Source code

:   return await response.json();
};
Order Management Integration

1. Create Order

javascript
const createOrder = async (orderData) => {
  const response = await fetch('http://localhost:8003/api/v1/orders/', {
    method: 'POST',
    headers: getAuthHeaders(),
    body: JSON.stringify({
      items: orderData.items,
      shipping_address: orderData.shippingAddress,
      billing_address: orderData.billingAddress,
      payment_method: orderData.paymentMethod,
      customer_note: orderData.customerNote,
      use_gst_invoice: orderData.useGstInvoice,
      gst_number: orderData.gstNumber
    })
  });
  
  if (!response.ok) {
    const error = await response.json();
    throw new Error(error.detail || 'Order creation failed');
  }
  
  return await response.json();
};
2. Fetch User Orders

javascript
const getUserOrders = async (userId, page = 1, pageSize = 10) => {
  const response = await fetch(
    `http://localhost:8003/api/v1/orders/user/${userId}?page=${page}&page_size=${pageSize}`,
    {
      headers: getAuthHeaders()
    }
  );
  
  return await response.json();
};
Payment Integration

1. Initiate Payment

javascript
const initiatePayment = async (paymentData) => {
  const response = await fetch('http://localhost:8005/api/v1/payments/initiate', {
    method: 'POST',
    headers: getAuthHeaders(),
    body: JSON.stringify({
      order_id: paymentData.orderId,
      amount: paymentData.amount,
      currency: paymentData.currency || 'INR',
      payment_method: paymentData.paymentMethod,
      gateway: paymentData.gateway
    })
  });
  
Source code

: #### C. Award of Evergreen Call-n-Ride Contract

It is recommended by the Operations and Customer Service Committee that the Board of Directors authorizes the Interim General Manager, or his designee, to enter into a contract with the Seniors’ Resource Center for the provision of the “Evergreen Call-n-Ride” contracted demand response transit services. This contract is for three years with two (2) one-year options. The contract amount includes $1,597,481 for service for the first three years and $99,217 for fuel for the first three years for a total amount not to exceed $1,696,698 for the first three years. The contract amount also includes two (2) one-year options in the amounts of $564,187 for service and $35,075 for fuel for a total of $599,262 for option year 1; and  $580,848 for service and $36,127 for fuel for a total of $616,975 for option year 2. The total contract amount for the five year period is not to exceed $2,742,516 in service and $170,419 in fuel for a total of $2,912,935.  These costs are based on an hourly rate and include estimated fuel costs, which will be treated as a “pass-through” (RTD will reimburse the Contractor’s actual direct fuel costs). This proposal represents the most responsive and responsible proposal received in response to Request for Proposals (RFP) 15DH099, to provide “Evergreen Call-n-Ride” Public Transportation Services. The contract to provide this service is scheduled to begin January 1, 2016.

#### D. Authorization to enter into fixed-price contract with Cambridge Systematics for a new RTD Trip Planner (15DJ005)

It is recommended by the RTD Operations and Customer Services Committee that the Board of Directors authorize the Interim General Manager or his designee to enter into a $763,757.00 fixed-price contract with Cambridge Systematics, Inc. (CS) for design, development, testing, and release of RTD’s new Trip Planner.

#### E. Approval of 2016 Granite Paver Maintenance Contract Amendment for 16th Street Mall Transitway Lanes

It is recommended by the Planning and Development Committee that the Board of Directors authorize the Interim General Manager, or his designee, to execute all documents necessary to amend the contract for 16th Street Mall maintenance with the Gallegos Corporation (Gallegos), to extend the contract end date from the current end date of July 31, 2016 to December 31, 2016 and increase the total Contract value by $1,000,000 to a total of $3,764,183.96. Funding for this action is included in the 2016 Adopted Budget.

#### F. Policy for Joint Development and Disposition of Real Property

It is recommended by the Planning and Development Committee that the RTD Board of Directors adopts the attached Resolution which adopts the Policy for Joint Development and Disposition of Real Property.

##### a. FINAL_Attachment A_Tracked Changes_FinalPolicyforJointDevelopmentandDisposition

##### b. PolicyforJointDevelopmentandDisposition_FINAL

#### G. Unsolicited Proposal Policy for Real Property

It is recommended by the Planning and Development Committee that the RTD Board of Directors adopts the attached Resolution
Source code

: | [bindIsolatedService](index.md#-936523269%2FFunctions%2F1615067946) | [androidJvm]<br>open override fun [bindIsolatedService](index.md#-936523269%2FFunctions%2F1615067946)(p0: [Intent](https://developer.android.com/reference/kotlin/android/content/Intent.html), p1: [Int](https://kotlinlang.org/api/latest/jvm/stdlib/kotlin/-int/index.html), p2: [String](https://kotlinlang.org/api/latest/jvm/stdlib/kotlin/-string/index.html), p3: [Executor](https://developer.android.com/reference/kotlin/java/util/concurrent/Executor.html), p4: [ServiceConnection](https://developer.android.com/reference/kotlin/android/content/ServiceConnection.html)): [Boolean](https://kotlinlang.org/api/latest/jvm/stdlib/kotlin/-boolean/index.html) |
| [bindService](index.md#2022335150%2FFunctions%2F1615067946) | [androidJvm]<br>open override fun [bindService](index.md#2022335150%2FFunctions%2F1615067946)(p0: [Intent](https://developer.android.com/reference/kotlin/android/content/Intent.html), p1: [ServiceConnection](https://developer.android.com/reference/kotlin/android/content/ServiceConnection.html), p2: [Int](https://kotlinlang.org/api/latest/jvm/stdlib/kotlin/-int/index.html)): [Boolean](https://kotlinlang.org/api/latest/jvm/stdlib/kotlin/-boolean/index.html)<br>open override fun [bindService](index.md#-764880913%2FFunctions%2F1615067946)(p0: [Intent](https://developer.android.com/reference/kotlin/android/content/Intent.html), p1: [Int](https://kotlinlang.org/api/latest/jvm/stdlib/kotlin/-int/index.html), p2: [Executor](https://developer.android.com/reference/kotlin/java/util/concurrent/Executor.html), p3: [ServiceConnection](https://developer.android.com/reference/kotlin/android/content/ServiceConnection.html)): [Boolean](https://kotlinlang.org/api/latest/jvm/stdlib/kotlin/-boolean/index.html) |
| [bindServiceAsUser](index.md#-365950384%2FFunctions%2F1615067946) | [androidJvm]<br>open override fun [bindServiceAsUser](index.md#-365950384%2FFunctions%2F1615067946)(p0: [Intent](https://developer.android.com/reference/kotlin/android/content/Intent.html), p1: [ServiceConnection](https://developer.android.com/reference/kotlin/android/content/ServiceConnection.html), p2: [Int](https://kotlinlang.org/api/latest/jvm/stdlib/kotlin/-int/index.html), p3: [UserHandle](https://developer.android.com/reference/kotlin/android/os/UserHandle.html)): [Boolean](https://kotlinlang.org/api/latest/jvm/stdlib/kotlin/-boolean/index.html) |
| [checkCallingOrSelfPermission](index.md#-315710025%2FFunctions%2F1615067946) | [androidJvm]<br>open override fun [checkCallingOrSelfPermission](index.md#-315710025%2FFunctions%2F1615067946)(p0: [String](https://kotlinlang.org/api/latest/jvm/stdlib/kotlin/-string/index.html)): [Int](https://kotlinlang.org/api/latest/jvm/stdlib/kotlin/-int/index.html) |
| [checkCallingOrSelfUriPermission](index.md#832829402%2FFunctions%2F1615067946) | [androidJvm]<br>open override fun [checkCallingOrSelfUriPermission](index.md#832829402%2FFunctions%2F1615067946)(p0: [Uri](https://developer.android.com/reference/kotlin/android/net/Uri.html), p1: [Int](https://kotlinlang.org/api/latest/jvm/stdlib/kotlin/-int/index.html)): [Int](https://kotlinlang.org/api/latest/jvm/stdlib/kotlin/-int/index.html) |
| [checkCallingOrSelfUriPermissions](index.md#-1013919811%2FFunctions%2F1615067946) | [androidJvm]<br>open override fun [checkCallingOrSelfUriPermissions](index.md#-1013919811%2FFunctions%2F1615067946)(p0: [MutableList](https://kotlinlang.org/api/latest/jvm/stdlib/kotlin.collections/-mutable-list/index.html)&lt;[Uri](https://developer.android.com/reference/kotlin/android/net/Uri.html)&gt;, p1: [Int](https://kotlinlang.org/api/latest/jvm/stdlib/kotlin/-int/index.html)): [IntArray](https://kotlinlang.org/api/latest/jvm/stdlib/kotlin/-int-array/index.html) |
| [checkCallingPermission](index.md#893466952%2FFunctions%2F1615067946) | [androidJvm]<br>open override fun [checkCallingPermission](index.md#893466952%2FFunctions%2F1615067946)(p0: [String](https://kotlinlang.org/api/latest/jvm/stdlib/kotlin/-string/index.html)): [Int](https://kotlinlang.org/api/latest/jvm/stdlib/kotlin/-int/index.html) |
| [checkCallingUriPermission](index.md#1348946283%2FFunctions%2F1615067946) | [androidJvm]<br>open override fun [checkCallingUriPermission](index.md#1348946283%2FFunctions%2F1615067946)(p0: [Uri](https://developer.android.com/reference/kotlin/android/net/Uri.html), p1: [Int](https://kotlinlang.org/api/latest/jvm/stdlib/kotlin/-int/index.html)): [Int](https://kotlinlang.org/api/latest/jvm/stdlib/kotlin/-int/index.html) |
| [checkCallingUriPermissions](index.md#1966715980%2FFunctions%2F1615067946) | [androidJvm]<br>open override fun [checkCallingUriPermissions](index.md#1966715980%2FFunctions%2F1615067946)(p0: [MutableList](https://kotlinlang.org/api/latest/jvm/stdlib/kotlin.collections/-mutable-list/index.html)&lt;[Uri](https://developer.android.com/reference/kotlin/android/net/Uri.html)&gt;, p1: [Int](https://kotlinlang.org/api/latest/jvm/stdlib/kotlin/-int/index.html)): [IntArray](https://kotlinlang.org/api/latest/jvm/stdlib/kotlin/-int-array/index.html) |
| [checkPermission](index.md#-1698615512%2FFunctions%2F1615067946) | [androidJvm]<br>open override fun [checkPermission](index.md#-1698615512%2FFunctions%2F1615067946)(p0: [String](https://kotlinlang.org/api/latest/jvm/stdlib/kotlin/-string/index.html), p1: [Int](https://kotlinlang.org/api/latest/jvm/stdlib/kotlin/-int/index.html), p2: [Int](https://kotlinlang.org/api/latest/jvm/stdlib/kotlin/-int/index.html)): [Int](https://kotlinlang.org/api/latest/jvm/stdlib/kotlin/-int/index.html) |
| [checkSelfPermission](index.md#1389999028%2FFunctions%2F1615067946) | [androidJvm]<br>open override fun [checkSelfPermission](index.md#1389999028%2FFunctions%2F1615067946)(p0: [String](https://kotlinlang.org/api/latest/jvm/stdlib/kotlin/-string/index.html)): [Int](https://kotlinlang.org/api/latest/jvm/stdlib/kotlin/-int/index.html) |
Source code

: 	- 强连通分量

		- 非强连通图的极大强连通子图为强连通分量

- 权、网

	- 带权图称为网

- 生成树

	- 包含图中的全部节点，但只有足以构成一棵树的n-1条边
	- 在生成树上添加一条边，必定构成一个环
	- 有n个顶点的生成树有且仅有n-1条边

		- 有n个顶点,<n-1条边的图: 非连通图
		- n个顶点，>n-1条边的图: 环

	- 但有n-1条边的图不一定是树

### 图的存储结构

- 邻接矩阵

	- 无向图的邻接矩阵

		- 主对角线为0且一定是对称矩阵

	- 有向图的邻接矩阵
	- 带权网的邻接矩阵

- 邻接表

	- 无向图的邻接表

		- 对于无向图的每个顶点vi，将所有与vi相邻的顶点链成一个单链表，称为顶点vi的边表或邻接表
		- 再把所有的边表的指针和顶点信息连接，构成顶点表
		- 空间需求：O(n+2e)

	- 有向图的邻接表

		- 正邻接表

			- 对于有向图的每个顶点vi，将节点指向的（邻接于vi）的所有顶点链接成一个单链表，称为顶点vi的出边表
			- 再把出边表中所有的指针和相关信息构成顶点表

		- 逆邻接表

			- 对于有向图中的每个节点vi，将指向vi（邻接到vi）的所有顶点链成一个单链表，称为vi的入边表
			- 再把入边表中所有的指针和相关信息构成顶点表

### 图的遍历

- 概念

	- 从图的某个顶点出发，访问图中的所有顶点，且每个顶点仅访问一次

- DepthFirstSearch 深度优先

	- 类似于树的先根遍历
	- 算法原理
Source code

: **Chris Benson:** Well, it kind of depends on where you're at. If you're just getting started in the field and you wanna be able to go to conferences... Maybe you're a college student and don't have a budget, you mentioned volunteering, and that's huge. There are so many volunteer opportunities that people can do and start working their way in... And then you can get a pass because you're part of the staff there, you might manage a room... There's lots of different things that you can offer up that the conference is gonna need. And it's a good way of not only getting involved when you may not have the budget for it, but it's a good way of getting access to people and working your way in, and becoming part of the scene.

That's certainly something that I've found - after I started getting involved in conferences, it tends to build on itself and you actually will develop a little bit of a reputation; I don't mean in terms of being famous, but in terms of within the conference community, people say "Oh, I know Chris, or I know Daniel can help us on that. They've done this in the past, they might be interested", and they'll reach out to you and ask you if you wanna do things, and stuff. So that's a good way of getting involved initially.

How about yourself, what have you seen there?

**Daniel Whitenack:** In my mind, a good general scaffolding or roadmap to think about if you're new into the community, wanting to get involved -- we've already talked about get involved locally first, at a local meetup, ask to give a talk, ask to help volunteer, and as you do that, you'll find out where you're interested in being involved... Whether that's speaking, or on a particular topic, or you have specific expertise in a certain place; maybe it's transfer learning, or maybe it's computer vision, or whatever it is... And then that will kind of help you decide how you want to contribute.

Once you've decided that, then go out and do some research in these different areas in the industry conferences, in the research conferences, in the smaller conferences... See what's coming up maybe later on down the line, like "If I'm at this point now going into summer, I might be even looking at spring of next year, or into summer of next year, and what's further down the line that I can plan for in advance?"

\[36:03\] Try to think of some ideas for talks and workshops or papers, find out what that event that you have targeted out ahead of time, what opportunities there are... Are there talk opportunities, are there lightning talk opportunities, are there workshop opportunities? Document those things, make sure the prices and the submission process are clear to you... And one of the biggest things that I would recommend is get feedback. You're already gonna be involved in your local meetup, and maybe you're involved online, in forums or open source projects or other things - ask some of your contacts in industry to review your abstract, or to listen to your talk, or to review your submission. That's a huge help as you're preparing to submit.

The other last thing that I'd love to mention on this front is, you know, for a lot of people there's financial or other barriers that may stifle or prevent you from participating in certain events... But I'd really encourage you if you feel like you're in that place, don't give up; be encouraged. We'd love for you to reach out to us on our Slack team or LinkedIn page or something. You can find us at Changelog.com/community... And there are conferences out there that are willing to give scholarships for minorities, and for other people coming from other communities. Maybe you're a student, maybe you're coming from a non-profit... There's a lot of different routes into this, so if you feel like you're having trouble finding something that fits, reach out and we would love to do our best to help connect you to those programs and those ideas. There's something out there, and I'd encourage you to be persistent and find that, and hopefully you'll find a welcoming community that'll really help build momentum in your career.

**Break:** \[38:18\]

> [WHAT TO PRODUCE]: From the data above, return every line from the line that has "gst_number: orderData.gstNumber" up to and including the line that has "Evergreen Call-n-Ride Contract", exactly.

> [ANSWER TO THIS PROBLEM]:
      gst_number: orderData.gstNumber
    })
  });
  
  if (!response.ok) {
    const error = await response.json();
    throw new Error(error.detail || 'Order creation failed');
  }
  
  return await response.json();
};
2. Fetch User Orders

javascript
const getUserOrders = async (userId, page = 1, pageSize = 10) => {
  const response = await fetch(
    `http://localhost:8003/api/v1/orders/user/${userId}?page=${page}&page_size=${pageSize}`,
    {
      headers: getAuthHeaders()
    }
  );
  
  return await response.json();
};
Payment Integration

1. Initiate Payment

javascript
const initiatePayment = async (paymentData) => {
  const response = await fetch('http://localhost:8005/api/v1/payments/initiate', {
    method: 'POST',
    headers: getAuthHeaders(),
    body: JSON.stringify({
      order_id: paymentData.orderId,
      amount: paymentData.amount,
      currency: paymentData.currency || 'INR',
      payment_method: paymentData.paymentMethod,
      gateway: paymentData.gateway
    })
  });
  
Source code

: #### C. Award of Evergreen Call-n-Ride Contract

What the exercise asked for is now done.